## TEXTO DADO
····················

I- O despacho que, embora com invocação de preceito legal que permite a destituição, por mera conveniencia, dos membros dos orgãos de uma empresa publica, determina a destituição de um desses membros, mas por fundamentos de natureza disciplinar, pretendendo agir contra o mesmo, por lhe imputar conduta violadora dos deveres do respectivo cargo, aplica uma verdadeira sanção disciplinar, pois como tal se tem de considerar a destituição ordenada.
II- A aplicação dessa sanção so pode ser feita mediante a instauração de processo disciplinar em que sejam concedidas ao arguido as necessarias garantias de defesa.
III- A exigencia de audiencia previa do arguido constitui principio geral valido para todos os processos em que se apliquem sanções.
IV- A falta de instauração de processo disciplinar, com a consequente falta de audiencia do interessado, no caso referido no n. I, constitui vicio de forma, gerador de anulabilidade do acto.
V- A incompetencia para a pratica do acto impugnado e de conhecimento prioritario em relação aos restantes vicios arguidos, incluindo os vicios de forma.
VI- A competencia para o despacho referido no n. I tem de ser apreciada em função da natureza do acto, determinada pelo respectivo conteudo - aplicação de uma sanção disciplinar
-, e não em atenção ao preceito legal invocado.
VII- Pela estrutura do Governo estabelecida pelo Decreto-Lei n. 683-A/76, de 10 de Setembro, o Primeiro-Ministro e o Secretario de Estado da Comunicação Social eram competentes para a aplicação da sanção disciplinar de destituição a um membro do conselho de gerencia da Empresa Publica dos Jornais Seculo e Popular.

····················

## OS DADOS
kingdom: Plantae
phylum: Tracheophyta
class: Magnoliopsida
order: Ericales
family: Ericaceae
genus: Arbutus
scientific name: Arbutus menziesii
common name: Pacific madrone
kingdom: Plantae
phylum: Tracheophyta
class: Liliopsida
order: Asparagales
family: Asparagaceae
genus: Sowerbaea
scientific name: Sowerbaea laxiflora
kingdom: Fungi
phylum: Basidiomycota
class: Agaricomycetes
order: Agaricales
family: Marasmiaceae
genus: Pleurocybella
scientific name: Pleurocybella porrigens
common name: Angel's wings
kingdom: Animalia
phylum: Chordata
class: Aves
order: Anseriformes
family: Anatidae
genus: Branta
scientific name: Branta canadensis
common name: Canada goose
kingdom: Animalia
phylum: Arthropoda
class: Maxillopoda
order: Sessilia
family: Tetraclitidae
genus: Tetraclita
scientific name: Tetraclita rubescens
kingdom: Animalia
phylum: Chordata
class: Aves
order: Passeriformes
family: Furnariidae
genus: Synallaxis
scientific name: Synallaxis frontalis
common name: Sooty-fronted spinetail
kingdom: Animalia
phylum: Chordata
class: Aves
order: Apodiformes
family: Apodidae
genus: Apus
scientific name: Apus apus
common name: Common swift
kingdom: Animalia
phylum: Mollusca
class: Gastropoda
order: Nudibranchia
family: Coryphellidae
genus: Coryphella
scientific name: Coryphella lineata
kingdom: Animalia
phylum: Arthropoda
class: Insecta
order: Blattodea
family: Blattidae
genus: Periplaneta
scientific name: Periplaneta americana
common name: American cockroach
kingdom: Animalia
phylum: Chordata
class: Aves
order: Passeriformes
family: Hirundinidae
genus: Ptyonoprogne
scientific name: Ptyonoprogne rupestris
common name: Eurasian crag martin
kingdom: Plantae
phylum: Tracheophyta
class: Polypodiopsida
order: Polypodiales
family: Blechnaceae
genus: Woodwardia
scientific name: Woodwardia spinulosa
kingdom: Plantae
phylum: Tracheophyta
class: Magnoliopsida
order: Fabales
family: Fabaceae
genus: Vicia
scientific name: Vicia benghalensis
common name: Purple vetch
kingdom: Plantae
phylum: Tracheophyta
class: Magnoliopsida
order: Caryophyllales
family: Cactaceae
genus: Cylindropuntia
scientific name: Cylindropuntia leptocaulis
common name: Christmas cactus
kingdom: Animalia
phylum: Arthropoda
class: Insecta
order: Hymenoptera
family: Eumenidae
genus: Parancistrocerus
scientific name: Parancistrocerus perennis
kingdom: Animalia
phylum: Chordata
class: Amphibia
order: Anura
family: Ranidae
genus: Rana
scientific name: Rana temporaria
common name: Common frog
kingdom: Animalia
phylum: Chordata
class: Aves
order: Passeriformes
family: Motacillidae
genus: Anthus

····················

## ATIVIDADE
No texto sobre a destituição disciplinar, quem era competente, pela estrutura do Governo fixada no Decreto-Lei n. 683-A/76, para aplicar a sanção de destituição a um membro do conselho de gerência da Empresa Pública dos Jornais Século e Popular? Baseie-se somente no texto.

## RESOLUÇÃO
O Primeiro-Ministro e o Secretário de Estado da Comunicação Social.